Description of the task - What is needed is a verbatim copy of the data, minus the pictures.

[Dataset entries]
--------------------

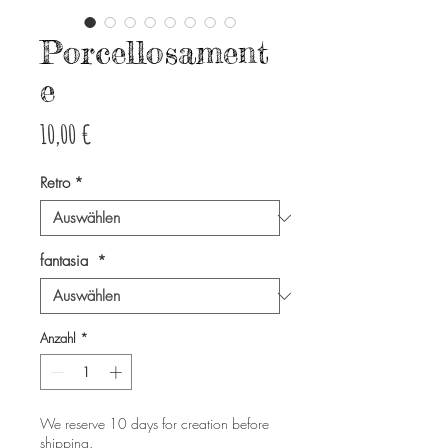
Porcellosament
e
Preis
10,00 €
Retro
*
fantasia
*
Anzahl
*
We reserve 10 days for creation before
shipping.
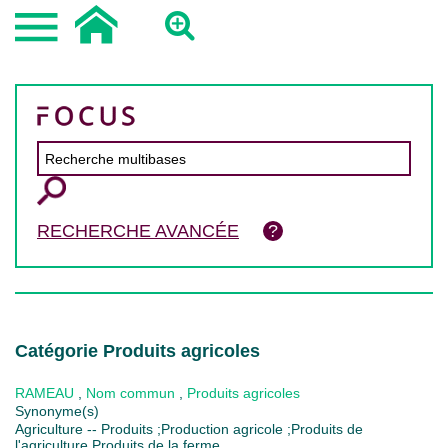
RECHERCHE AVANCÉE
Catégorie Produits agricoles
RAMEAU
,
Nom commun
,
Produits agricoles
Synonyme(s)
Agriculture -- Produits ;Production agricole ;Produits de
l'agriculture Produits de la ferme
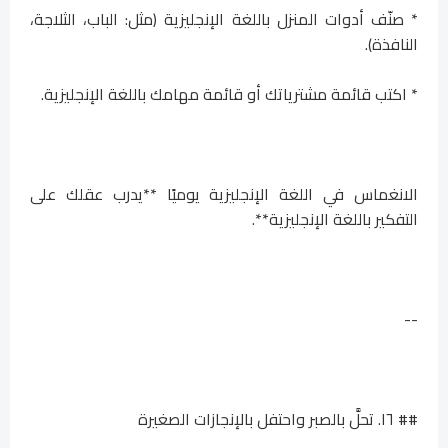
* صنّف أدوات المنزل باللغة الإنجليزية (مثل: الباب، الثلاجة،
النافذة).
* اكتب قائمة مشترياتك أو قائمة مهامك باللغة الإنجليزية.
الانغماس في اللغة الإنجليزية يوميًا **يدرب عقلك على
التفكير باللغة الإنجليزية**.
--
## ١٦. تحلَّ بالصبر واحتفل بالإنجازات الصغيرة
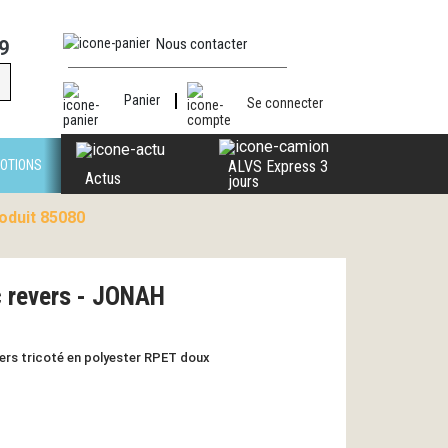
Nous contacter
9
Panier
Se connecter
OTIONS
ALVS Express 3
Actus
jours
oduit 85080
 revers - JONAH
vers tricoté en polyester RPET doux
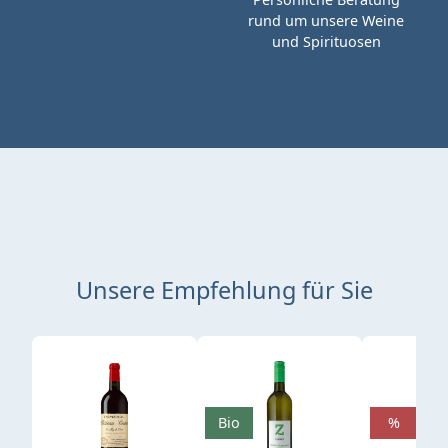
rund um unsere Weine
und Spirituosen
Unsere Empfehlung für Sie
Produktgalerie überspringen
Bio
%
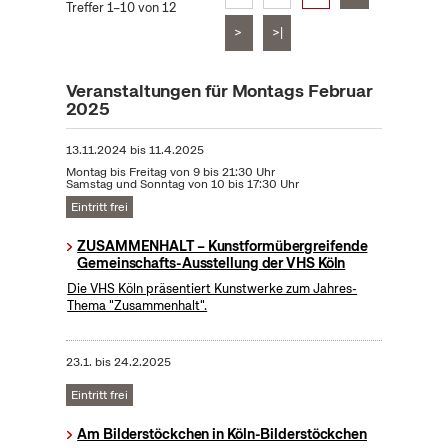
Treffer 1–10 von 12
>
>|
Veranstaltungen für Montags Februar
2025
13.11.2024
bis
11.4.2025
Montag bis Freitag von 9 bis 21:30 Uhr
Samstag und Sonntag von 10 bis 17:30 Uhr
Eintritt frei
ZUSAMMENHALT – Kunstformübergreifende
Gemeinschafts-Ausstellung der VHS Köln
Die VHS Köln präsentiert Kunstwerke zum Jahres-
Thema "Zusammenhalt".
23.1.
bis
24.2.2025
Eintritt frei
Am Bilderstöckchen in Köln-Bilderstöckchen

--------------------

Solution -
Porcellosament
e
Preis
10,00 €
Retro
*
fantasia
*
Anzahl
*
We reserve 10 days for creation before
shipping.
RECHERCHE AVANCÉE
Catégorie Produits agricoles
RAMEAU
,
Nom commun
,
Produits agricoles
Synonyme(s)
Agriculture -- Produits ;Production agricole ;Produits de
l'agriculture Produits de la ferme
* صنّف أدوات المنزل باللغة الإنجليزية (مثل: الباب، الثلاجة،
النافذة).
* اكتب قائمة مشترياتك أو قائمة مهامك باللغة الإنجليزية.
الانغماس في اللغة الإنجليزية يوميًا **يدرب عقلك على
التفكير باللغة الإنجليزية**.
--
## ١٦. تحلَّ بالصبر واحتفل بالإنجازات الصغيرة
Nous contacter
9
Panier
Se connecter
OTIONS
ALVS Express 3
Actus
jours
oduit 85080
 revers - JONAH
vers tricoté en polyester RPET doux
rund um unsere Weine
und Spirituosen
Unsere Empfehlung für Sie
Produktgalerie überspringen
Bio
%
Treffer 1–10 von 12
>
>|
Veranstaltungen für Montags Februar
2025
13.11.2024
bis
11.4.2025
Montag bis Freitag von 9 bis 21:30 Uhr
Samstag und Sonntag von 10 bis 17:30 Uhr
Eintritt frei
ZUSAMMENHALT – Kunstformübergreifende
Gemeinschafts-Ausstellung der VHS Köln
Die VHS Köln präsentiert Kunstwerke zum Jahres-
Thema "Zusammenhalt".
23.1.
bis
24.2.2025
Eintritt frei
Am Bilderstöckchen in Köln-Bilderstöckchen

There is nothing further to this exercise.